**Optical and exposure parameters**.

Start of Block

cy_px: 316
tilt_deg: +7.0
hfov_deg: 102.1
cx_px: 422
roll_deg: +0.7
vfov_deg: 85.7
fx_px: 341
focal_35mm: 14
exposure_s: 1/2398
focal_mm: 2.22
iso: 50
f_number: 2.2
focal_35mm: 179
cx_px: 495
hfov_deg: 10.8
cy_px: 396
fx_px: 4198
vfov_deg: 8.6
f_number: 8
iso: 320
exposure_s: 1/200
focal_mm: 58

End of Block
Start of Block

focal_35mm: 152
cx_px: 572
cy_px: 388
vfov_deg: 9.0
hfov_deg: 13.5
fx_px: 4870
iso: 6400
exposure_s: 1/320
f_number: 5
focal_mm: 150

End of Block
Start of Block

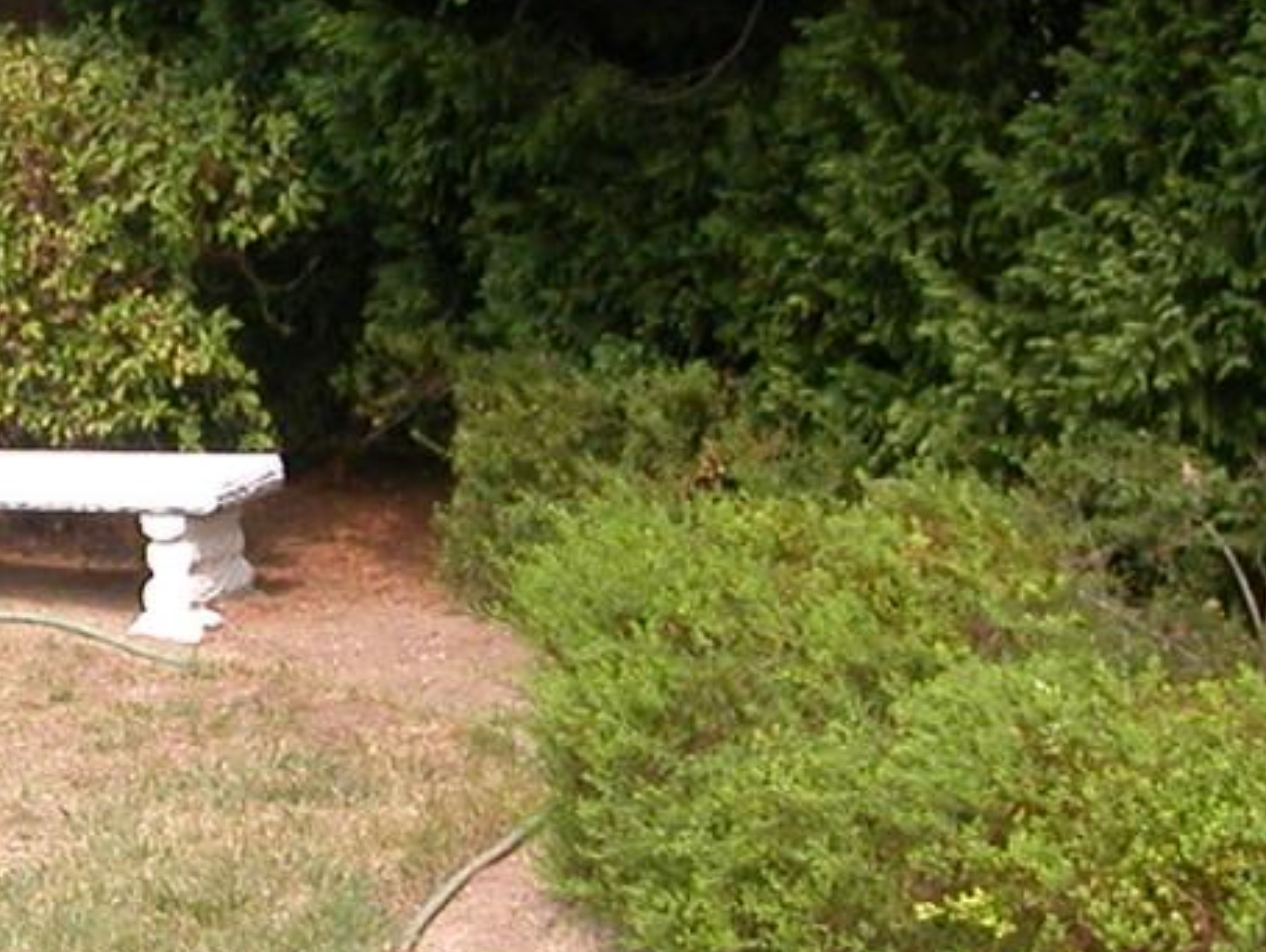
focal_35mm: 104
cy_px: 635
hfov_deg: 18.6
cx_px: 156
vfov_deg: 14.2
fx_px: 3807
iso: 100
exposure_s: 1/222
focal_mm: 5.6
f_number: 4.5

End of Block

**Aim of the exercise**. From the entries above, write out only the lines starting at the line that holds "vfov_deg: 9.0" and ending at the line that holds "focal_mm: 150", keeping both and matching them exactly.

**Written answer**.
vfov_deg: 9.0
hfov_deg: 13.5
fx_px: 4870
iso: 6400
exposure_s: 1/320
f_number: 5
focal_mm: 150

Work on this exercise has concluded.